→ Work order
An exact repetition of the records is required. Leave nothing out.

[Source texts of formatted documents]

==*==

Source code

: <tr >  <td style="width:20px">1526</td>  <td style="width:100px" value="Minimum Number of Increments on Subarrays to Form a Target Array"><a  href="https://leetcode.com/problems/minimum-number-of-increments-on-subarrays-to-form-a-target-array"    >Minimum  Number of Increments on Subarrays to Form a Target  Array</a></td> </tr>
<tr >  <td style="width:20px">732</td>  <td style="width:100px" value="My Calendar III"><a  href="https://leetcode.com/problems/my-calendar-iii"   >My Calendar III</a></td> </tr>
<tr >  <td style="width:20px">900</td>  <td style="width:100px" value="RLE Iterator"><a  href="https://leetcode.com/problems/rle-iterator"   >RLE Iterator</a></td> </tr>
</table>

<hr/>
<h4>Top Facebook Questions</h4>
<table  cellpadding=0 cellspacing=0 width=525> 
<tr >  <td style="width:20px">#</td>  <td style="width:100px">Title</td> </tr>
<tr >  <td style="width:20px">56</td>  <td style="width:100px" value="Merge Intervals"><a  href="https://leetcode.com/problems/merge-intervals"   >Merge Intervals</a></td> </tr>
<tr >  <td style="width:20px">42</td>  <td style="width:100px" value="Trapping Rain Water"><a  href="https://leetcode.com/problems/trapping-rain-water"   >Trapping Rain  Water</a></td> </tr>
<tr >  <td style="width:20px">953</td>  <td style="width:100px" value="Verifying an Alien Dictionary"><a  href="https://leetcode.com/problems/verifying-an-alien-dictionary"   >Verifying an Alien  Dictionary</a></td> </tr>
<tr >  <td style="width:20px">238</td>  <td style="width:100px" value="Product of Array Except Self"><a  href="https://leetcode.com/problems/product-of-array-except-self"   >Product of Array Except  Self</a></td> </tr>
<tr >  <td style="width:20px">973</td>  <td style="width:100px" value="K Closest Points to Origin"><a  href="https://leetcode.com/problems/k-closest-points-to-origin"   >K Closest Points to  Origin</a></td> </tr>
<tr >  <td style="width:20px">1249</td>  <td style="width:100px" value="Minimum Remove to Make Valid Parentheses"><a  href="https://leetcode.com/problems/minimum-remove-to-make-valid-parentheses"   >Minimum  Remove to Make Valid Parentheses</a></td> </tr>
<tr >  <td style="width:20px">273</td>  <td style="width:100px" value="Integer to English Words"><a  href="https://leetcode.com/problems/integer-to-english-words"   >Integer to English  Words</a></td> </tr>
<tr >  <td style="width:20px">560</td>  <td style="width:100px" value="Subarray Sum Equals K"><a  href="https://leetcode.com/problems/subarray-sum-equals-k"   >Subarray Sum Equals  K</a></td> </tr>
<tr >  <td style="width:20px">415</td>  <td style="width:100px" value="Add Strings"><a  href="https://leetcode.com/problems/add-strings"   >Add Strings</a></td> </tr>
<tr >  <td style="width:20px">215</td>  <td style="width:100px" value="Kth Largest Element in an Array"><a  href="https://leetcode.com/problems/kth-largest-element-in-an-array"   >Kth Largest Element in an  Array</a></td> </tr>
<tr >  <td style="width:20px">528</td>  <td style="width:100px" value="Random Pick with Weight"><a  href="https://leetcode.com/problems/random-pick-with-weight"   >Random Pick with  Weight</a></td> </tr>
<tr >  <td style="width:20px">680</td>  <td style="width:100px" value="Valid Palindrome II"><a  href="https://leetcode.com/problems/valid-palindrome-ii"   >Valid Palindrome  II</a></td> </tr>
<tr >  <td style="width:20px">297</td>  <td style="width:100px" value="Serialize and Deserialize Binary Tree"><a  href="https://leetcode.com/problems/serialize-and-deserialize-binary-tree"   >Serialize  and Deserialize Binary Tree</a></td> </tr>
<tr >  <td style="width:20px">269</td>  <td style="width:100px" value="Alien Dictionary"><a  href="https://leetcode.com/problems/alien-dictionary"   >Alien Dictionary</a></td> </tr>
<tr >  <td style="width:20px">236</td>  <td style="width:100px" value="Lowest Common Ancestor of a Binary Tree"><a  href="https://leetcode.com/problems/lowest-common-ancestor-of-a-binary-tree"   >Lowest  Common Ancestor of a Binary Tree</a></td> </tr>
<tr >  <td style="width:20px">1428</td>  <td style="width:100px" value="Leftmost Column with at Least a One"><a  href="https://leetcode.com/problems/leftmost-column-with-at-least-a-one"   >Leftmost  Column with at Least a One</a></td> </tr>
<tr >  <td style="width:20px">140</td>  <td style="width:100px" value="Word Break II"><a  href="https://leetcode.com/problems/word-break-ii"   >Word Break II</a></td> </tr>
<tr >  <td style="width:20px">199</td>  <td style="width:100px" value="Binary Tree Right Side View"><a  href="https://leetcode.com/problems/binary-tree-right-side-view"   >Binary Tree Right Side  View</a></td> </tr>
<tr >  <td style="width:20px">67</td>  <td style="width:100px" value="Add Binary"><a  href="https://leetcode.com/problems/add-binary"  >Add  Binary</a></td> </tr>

==*==

→ Output for this task
Source code

: <tr >  <td style="width:20px">1526</td>  <td style="width:100px" value="Minimum Number of Increments on Subarrays to Form a Target Array"><a  href="https://leetcode.com/problems/minimum-number-of-increments-on-subarrays-to-form-a-target-array"    >Minimum  Number of Increments on Subarrays to Form a Target  Array</a></td> </tr>
<tr >  <td style="width:20px">732</td>  <td style="width:100px" value="My Calendar III"><a  href="https://leetcode.com/problems/my-calendar-iii"   >My Calendar III</a></td> </tr>
<tr >  <td style="width:20px">900</td>  <td style="width:100px" value="RLE Iterator"><a  href="https://leetcode.com/problems/rle-iterator"   >RLE Iterator</a></td> </tr>
</table>

<hr/>
<h4>Top Facebook Questions</h4>
<table  cellpadding=0 cellspacing=0 width=525> 
<tr >  <td style="width:20px">#</td>  <td style="width:100px">Title</td> </tr>
<tr >  <td style="width:20px">56</td>  <td style="width:100px" value="Merge Intervals"><a  href="https://leetcode.com/problems/merge-intervals"   >Merge Intervals</a></td> </tr>
<tr >  <td style="width:20px">42</td>  <td style="width:100px" value="Trapping Rain Water"><a  href="https://leetcode.com/problems/trapping-rain-water"   >Trapping Rain  Water</a></td> </tr>
<tr >  <td style="width:20px">953</td>  <td style="width:100px" value="Verifying an Alien Dictionary"><a  href="https://leetcode.com/problems/verifying-an-alien-dictionary"   >Verifying an Alien  Dictionary</a></td> </tr>
<tr >  <td style="width:20px">238</td>  <td style="width:100px" value="Product of Array Except Self"><a  href="https://leetcode.com/problems/product-of-array-except-self"   >Product of Array Except  Self</a></td> </tr>
<tr >  <td style="width:20px">973</td>  <td style="width:100px" value="K Closest Points to Origin"><a  href="https://leetcode.com/problems/k-closest-points-to-origin"   >K Closest Points to  Origin</a></td> </tr>
<tr >  <td style="width:20px">1249</td>  <td style="width:100px" value="Minimum Remove to Make Valid Parentheses"><a  href="https://leetcode.com/problems/minimum-remove-to-make-valid-parentheses"   >Minimum  Remove to Make Valid Parentheses</a></td> </tr>
<tr >  <td style="width:20px">273</td>  <td style="width:100px" value="Integer to English Words"><a  href="https://leetcode.com/problems/integer-to-english-words"   >Integer to English  Words</a></td> </tr>
<tr >  <td style="width:20px">560</td>  <td style="width:100px" value="Subarray Sum Equals K"><a  href="https://leetcode.com/problems/subarray-sum-equals-k"   >Subarray Sum Equals  K</a></td> </tr>
<tr >  <td style="width:20px">415</td>  <td style="width:100px" value="Add Strings"><a  href="https://leetcode.com/problems/add-strings"   >Add Strings</a></td> </tr>
<tr >  <td style="width:20px">215</td>  <td style="width:100px" value="Kth Largest Element in an Array"><a  href="https://leetcode.com/problems/kth-largest-element-in-an-array"   >Kth Largest Element in an  Array</a></td> </tr>
<tr >  <td style="width:20px">528</td>  <td style="width:100px" value="Random Pick with Weight"><a  href="https://leetcode.com/problems/random-pick-with-weight"   >Random Pick with  Weight</a></td> </tr>
<tr >  <td style="width:20px">680</td>  <td style="width:100px" value="Valid Palindrome II"><a  href="https://leetcode.com/problems/valid-palindrome-ii"   >Valid Palindrome  II</a></td> </tr>
<tr >  <td style="width:20px">297</td>  <td style="width:100px" value="Serialize and Deserialize Binary Tree"><a  href="https://leetcode.com/problems/serialize-and-deserialize-binary-tree"   >Serialize  and Deserialize Binary Tree</a></td> </tr>
<tr >  <td style="width:20px">269</td>  <td style="width:100px" value="Alien Dictionary"><a  href="https://leetcode.com/problems/alien-dictionary"   >Alien Dictionary</a></td> </tr>
<tr >  <td style="width:20px">236</td>  <td style="width:100px" value="Lowest Common Ancestor of a Binary Tree"><a  href="https://leetcode.com/problems/lowest-common-ancestor-of-a-binary-tree"   >Lowest  Common Ancestor of a Binary Tree</a></td> </tr>
<tr >  <td style="width:20px">1428</td>  <td style="width:100px" value="Leftmost Column with at Least a One"><a  href="https://leetcode.com/problems/leftmost-column-with-at-least-a-one"   >Leftmost  Column with at Least a One</a></td> </tr>
<tr >  <td style="width:20px">140</td>  <td style="width:100px" value="Word Break II"><a  href="https://leetcode.com/problems/word-break-ii"   >Word Break II</a></td> </tr>
<tr >  <td style="width:20px">199</td>  <td style="width:100px" value="Binary Tree Right Side View"><a  href="https://leetcode.com/problems/binary-tree-right-side-view"   >Binary Tree Right Side  View</a></td> </tr>
<tr >  <td style="width:20px">67</td>  <td style="width:100px" value="Add Binary"><a  href="https://leetcode.com/problems/add-binary"  >Add  Binary</a></td> </tr>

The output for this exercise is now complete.